Monday, August 10, 2009

A Better Pipeline

As a follow-up to my Pipeline and Yield in C# post from a few days ago, I just realized I can make a slightly better pipeline.

First, taking the base class for a node and changing this:

public void Register(IPhrase nextPhrase)
{
    _nextPhrase = nextPhrase;
 
}

To this ...

public void Register(IPhrase nextPhrase)
{
    if (_nextPhrase == null)
    {
        _nextPhrase = nextPhrase;
    }
    else
    {
        _nextPhrase.Register(nextPhrase);
    }
}

Then allows me to take loading up the pipeline from this:

public static string Execute(bool spanish, bool goodbye)
{            
    IPhrase root = null;
    IPhrase previous = null; 

    foreach(IPhrase phrase in _GetPhrase(spanish, goodbye))
    {
        if (root == null)
        {
            root = phrase;
        }
        else
        {
            previous.Register(phrase);
        }
        previous = phrase;
    }

    return root == null ? string.Empty : root.Execute(string.Empty);
}

To this...

public static string Execute(bool spanish, bool goodbye)
{            
    IPhrase root = null;
    
    // load up the pipeline
    foreach(IPhrase phrase in _GetPhrase(spanish, goodbye))
    {
        if (root == null)
        {
            root = phrase;
        }
        else
        {
            root.Register(phrase);
        }                
    }

    return root == null ? string.Empty : root.Execute(string.Empty);
}

Notice that I don't have to keep track of "previous" anymore.

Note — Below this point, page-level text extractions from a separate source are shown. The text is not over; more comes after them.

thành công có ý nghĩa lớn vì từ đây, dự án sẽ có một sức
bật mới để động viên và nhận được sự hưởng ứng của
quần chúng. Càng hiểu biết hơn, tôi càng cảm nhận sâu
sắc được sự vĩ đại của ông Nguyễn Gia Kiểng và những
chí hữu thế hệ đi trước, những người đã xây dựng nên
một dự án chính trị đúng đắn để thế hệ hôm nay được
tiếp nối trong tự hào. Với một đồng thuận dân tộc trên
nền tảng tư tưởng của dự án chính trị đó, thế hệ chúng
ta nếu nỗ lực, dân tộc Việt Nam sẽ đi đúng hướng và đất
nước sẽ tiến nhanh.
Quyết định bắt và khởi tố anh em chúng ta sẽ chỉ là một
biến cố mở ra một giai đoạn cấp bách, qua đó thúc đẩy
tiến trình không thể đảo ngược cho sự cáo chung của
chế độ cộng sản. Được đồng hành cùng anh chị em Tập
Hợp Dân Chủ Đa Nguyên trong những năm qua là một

As long as I know the root (which I need to know anyway, because that's what starts the pipeline going), any registration simply follows down the links until there is a free space and attaches there.

Also a good note from my architecture mentor ... this example builds the pipeline every time. A more efficient implementation would realize there are 4 valid states and build the 4 states ahead of time and reuse them, rather than build out the entire pipeline every call.